Even on Apple’s iMovie app, it can take up to two minutes of rendering and exporting time for every minute of video created — a lot more if the video is being uploaded. And those two minutes must be spent with iMovie running in the foreground, so that calling, texting and cat-video watching has to be put on hold.

In the iPhone user experience universe, minutes might as well be millennia.

Flixlab solves the problem by doing all the video processing in its cloud.

“The user’s video gets uploaded to our servers and gets processed by a really fast computer,” said Slater. “Playback happens in near real time.”

This is essentially the same value proposition that cloud gaming start-up OnLive offers: Do stuff on your mobile device at speeds typically reached only by beefy, graphics-enhanced desktop computers.

It’s unclear why iMovie isn’t yet offering the same cloud-based editing, but Slater thinks Flixlab “probably has about 18 months in the market where [it] is the only [company] doing this — because it’s a hard problem and we own patents around it.”

Cloud-based mobile solutions are harder than just making an app, and Flixlab does have an edge solving the most expensive part of it.

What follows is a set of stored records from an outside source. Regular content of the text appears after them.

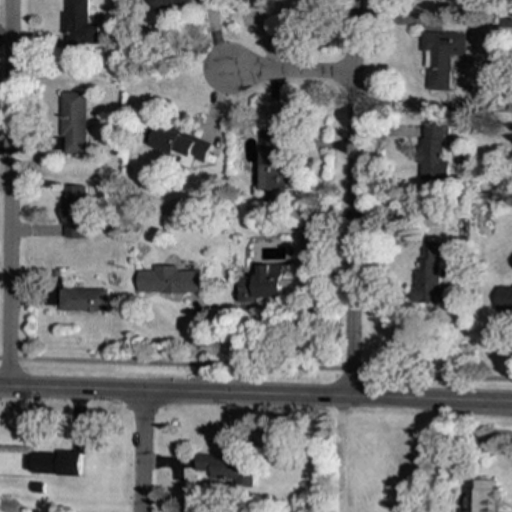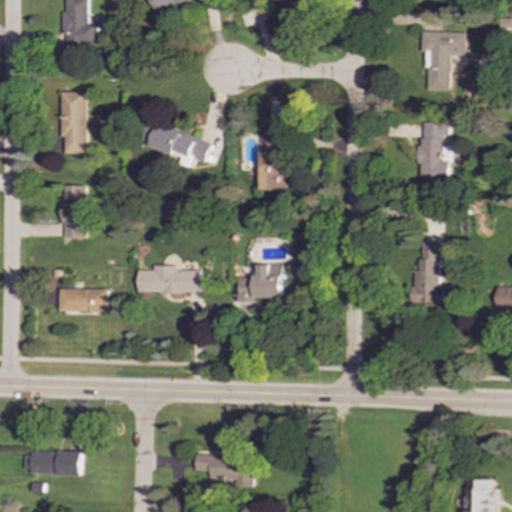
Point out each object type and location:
building: (159, 4)
building: (160, 4)
building: (504, 25)
building: (504, 25)
building: (79, 26)
building: (79, 27)
building: (440, 56)
building: (441, 57)
road: (288, 72)
building: (75, 123)
building: (75, 123)
building: (176, 144)
building: (176, 144)
building: (434, 152)
building: (434, 153)
building: (270, 164)
building: (270, 164)
road: (9, 194)
road: (352, 198)
building: (75, 211)
building: (76, 212)
building: (429, 276)
building: (430, 276)
building: (168, 280)
building: (169, 281)
building: (262, 283)
building: (262, 284)
building: (504, 298)
building: (84, 300)
building: (85, 300)
road: (256, 365)
road: (255, 396)
road: (140, 453)
building: (54, 463)
building: (55, 463)
building: (229, 469)
building: (229, 470)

But the company’s bigger bet is on whether or not users want to co-create video, as well as share.

Slater is betting that the future is one where “we have to deliver creation and consumption experiences that are as integrated.”

Color bet on the same idea and the jury is still out there. So, if Flixlab can’t make it work either, the tech community may need a new working theory about what “the future of social media” means.